Listed entries:
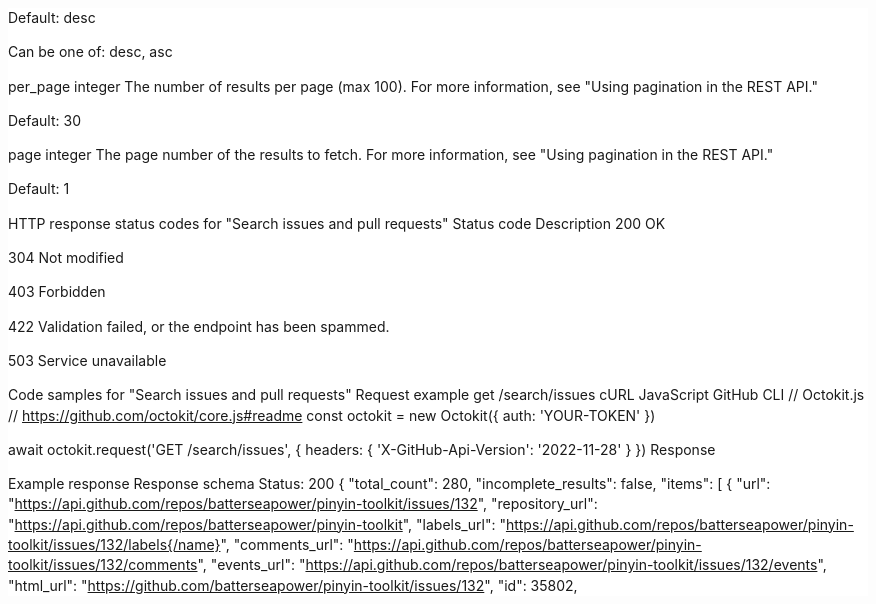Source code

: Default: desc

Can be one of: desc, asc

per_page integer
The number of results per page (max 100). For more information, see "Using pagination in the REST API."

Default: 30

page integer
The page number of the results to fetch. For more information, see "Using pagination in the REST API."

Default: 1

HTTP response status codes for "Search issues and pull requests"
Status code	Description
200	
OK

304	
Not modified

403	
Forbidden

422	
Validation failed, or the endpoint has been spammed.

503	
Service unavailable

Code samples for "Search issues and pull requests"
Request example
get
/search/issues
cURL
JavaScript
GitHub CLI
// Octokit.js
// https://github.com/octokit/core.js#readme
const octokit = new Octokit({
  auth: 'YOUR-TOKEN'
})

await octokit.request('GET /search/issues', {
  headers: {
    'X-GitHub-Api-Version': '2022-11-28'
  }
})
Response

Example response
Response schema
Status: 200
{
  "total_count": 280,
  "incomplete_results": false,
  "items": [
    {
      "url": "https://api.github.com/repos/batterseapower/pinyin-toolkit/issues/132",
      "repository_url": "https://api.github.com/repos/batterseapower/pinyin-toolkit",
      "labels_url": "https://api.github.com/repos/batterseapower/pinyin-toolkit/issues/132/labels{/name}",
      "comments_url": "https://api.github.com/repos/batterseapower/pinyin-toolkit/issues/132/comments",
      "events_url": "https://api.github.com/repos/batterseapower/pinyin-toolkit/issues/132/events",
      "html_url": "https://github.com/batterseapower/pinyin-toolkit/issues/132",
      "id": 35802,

Written task: Reproduce every line of the listing above in which the string "number" appears.

Task solution:
The number of results per page (max 100). For more information, see "Using pagination in the REST API."
The page number of the results to fetch. For more information, see "Using pagination in the REST API."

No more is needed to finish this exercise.